■ Tareas pendientes:
(a) Resume en dos oraciones el texto sobre la cereza de la montaña de Alicante.
(b) Escribe la continuación del texto sobre la cereza de la montaña de Alicante a partir del punto en que termina.
**** Fragmento del documento
La directora general de Producción Agrícola y Ganadera, Mª Àngels Ramón-Llin, ha puesto en valor el cultivo de la cereza de la montaña de Alicante durante la celebración de El Tall de la Cirera 2026 en Alcoy. Ha subrayado su significado económico, social y medioambiental, así como el apoyo institucional que recibe el sector. Ramón-Llin ha reiterado "el compromiso de la Generalitat con el sector a través de líneas de apoyo destinadas a garantizar la viabilidad de las explotaciones agrícolas afectadas por las adversidades climáticas".
Según la directora general, "La cereza de la montaña de Alicante es mucho más que un producto agrícola. Es empleo, economía local, paisaje, turismo y fijación de población en nuestras comarcas de interior". Ha recordado las ayudas recientes de la Conselleria de Agricultura, que destinan 417.731 euros a explotaciones de cereza de regadío afectadas por fenómenos climáticos, ambientales e incendios. Esta línea se suma a una convocatoria previa para explotaciones de secano, que ascendió a 1.036.744,52 euros.
Estas medidas buscan sostener la viabilidad del sector ante los efectos del clima y las dificultades acumuladas en los últimos años. La responsable autonómica ha explicado que "una línea de apoyo se suma a la convocatoria dirigida con anterioridad a explotaciones de secano, que ascendió a 1.036.744,52 euros".
Durante su intervención, también ha defendido la importancia del cultivo en el territorio y su vínculo con la Indicación Geográfica Protegida, así como el trabajo continuado de los productores para mantener su calidad.
********
**** Registros proporcionados
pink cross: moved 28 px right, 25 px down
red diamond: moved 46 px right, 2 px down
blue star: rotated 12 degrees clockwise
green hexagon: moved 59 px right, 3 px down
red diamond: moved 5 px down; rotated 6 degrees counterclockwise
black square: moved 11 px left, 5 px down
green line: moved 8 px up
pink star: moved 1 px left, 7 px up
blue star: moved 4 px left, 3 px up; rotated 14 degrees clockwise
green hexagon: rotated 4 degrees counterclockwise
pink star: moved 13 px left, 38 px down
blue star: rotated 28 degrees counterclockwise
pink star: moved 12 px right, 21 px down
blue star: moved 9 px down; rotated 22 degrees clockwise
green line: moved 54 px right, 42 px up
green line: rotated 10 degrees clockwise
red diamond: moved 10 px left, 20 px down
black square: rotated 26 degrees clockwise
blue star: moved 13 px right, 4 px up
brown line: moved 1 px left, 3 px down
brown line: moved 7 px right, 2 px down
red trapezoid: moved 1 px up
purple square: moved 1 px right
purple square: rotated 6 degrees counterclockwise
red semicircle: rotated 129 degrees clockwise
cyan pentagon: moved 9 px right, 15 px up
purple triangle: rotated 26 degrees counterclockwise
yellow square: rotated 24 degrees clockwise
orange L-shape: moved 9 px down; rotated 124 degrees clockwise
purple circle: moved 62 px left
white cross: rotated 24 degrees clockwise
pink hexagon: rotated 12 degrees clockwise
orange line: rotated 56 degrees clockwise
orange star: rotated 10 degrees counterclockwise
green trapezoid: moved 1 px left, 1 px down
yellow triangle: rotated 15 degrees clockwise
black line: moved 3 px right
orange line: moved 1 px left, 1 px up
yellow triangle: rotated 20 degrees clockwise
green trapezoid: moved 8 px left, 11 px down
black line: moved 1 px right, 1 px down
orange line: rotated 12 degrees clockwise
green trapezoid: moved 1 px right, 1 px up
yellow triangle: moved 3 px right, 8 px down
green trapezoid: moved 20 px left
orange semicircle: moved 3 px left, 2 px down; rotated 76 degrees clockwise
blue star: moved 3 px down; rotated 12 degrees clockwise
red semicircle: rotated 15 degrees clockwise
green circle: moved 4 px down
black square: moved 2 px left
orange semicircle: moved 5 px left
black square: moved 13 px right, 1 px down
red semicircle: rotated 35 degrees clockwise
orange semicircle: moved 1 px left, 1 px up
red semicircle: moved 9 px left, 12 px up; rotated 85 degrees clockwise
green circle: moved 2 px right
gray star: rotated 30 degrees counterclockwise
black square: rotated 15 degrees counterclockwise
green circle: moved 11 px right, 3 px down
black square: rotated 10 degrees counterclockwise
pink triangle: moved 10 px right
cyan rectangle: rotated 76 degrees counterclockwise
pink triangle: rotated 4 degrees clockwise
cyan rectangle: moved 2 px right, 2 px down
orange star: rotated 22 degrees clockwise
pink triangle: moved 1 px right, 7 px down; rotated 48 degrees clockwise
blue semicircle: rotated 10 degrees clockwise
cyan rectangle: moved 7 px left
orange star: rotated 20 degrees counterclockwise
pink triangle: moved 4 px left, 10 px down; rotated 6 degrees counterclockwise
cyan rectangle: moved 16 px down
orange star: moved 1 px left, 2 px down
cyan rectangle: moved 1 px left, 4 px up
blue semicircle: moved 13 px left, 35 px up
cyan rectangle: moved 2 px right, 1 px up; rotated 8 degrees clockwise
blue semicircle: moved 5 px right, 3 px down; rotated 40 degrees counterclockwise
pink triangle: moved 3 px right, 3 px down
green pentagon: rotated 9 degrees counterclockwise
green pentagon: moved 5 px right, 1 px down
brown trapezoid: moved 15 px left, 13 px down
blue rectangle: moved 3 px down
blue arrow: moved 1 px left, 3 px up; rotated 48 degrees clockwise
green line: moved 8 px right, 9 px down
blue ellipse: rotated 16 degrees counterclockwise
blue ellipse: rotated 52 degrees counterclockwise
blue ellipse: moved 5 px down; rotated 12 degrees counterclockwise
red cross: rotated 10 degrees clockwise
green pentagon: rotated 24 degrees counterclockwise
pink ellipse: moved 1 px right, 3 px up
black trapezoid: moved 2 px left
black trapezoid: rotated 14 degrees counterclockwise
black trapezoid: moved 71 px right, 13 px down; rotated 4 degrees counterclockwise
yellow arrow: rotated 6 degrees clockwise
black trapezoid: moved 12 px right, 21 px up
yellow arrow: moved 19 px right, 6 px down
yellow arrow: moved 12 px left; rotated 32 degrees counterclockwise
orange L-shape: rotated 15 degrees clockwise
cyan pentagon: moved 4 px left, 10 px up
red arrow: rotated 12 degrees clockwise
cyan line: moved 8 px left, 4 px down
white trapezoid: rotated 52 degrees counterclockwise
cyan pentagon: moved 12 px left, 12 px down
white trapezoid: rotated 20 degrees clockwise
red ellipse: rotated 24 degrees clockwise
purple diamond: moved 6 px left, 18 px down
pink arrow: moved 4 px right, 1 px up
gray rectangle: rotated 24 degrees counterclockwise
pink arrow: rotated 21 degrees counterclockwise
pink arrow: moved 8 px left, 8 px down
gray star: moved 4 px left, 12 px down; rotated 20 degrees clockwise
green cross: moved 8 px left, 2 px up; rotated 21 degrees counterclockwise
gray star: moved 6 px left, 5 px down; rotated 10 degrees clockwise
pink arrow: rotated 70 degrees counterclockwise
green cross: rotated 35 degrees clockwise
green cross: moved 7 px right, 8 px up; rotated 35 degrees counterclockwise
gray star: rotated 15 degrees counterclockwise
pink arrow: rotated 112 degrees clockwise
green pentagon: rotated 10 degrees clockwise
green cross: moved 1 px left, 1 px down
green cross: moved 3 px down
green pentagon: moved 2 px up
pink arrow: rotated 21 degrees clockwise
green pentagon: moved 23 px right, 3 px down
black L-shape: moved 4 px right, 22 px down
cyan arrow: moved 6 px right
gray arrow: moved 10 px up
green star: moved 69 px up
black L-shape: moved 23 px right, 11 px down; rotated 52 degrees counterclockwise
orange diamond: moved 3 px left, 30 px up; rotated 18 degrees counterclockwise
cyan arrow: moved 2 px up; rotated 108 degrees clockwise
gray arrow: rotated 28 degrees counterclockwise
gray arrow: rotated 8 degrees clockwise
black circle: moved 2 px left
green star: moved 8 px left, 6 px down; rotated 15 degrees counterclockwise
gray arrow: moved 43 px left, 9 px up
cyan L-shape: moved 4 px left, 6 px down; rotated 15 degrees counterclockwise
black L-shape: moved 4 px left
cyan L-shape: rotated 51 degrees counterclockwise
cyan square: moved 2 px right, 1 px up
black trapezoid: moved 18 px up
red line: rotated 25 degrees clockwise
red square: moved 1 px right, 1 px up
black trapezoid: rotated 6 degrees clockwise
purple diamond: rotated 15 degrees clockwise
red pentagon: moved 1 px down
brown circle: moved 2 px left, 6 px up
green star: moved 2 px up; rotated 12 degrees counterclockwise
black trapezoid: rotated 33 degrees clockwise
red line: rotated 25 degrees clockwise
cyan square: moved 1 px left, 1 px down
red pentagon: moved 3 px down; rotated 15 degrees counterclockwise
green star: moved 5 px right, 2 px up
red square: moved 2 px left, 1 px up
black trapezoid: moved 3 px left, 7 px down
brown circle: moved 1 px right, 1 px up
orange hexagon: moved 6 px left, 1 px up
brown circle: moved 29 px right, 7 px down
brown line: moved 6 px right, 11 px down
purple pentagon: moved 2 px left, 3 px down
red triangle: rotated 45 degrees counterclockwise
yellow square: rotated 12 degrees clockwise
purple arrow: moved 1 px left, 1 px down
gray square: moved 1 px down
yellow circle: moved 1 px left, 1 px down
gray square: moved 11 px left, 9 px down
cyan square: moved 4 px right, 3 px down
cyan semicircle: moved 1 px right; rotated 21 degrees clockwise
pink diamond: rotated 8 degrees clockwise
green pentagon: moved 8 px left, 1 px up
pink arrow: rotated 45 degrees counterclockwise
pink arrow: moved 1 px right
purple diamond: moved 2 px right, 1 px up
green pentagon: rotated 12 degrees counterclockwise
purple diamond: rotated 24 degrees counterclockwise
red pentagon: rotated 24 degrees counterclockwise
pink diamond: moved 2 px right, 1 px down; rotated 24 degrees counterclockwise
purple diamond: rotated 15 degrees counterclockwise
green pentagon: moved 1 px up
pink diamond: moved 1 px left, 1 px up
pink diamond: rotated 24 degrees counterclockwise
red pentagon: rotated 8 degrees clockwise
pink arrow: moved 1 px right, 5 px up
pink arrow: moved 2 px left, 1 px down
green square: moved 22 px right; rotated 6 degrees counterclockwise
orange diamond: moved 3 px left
********
■ Respuestas numeradas:
(a) Durante El Tall de la Cirera 2026 en Alcoy, la directora general de Producción Agrícola y Ganadera, Mª Àngels Ramón-Llin, ha puesto en valor el cultivo de la cereza de la montaña de Alicante y ha subrayado su significado económico, social y medioambiental. También ha recordado que la Conselleria de Agricultura destina 417.731 euros a explotaciones de cereza de regadío afectadas por fenómenos climáticos, ambientales e incendios, una línea que se suma a la convocatoria previa de 1.036.744,52 euros para explotaciones de secano.

(b)
Ramón-Llin ha advertido sobre las dificultades del sector y ha insistido en la necesidad de continuidad generacional. "Somos conscientes de las enormes dificultades que ha atravesado el sector en los últimos años y por eso hemos seguido trabajando para atender las necesidades de los productores y contribuir a mantener la actividad agraria y el futuro de este cultivo estrechamente vinculado al territorio y reconocido por su Indicación Geográfica Protegida", ha afirmado.
Asimismo, ha destacado que "La calidad de nuestra cereza no es fruto de la casualidad, sino del entorno privilegiado de la montaña de Alicante, de sus condiciones climáticas y del esfuerzo constante de generaciones de agricultores que han sabido mantener vivo este cultivo tradicional".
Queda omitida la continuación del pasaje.